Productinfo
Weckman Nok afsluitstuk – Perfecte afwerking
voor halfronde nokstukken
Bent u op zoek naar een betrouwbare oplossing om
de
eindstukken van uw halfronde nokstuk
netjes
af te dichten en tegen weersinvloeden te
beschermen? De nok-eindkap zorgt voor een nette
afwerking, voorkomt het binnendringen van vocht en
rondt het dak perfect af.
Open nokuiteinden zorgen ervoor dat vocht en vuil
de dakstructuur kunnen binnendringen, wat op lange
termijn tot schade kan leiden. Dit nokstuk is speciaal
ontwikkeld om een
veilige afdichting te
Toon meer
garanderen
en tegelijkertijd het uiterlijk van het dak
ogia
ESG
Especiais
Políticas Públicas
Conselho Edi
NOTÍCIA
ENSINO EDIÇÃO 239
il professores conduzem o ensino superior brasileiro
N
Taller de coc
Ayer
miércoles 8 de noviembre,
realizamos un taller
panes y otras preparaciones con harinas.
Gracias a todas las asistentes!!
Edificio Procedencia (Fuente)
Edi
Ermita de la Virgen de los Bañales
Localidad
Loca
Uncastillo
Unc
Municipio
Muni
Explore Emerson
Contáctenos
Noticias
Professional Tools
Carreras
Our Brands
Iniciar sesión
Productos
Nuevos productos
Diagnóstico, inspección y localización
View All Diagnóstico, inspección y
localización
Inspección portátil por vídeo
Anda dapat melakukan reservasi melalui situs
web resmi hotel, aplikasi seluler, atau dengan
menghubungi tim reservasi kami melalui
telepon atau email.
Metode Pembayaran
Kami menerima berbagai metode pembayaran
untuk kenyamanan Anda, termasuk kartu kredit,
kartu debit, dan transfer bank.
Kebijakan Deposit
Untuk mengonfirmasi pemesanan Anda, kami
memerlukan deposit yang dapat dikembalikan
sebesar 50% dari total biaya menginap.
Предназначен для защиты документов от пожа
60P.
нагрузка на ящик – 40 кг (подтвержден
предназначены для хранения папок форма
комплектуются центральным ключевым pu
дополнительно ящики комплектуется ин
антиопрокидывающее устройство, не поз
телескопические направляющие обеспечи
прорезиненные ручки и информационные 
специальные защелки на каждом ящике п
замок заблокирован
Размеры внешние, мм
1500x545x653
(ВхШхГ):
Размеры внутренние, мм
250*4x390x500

——

▸ Task requirements
Only the lines from the first line of the records through the line with "de dakstructuur kunnen" should be reproduced, exactly and with nothing added.

▸ Written solution
Productinfo
Weckman Nok afsluitstuk – Perfecte afwerking
voor halfronde nokstukken
Bent u op zoek naar een betrouwbare oplossing om
de
eindstukken van uw halfronde nokstuk
netjes
af te dichten en tegen weersinvloeden te
beschermen? De nok-eindkap zorgt voor een nette
afwerking, voorkomt het binnendringen van vocht en
rondt het dak perfect af.
Open nokuiteinden zorgen ervoor dat vocht en vuil
de dakstructuur kunnen binnendringen, wat op lange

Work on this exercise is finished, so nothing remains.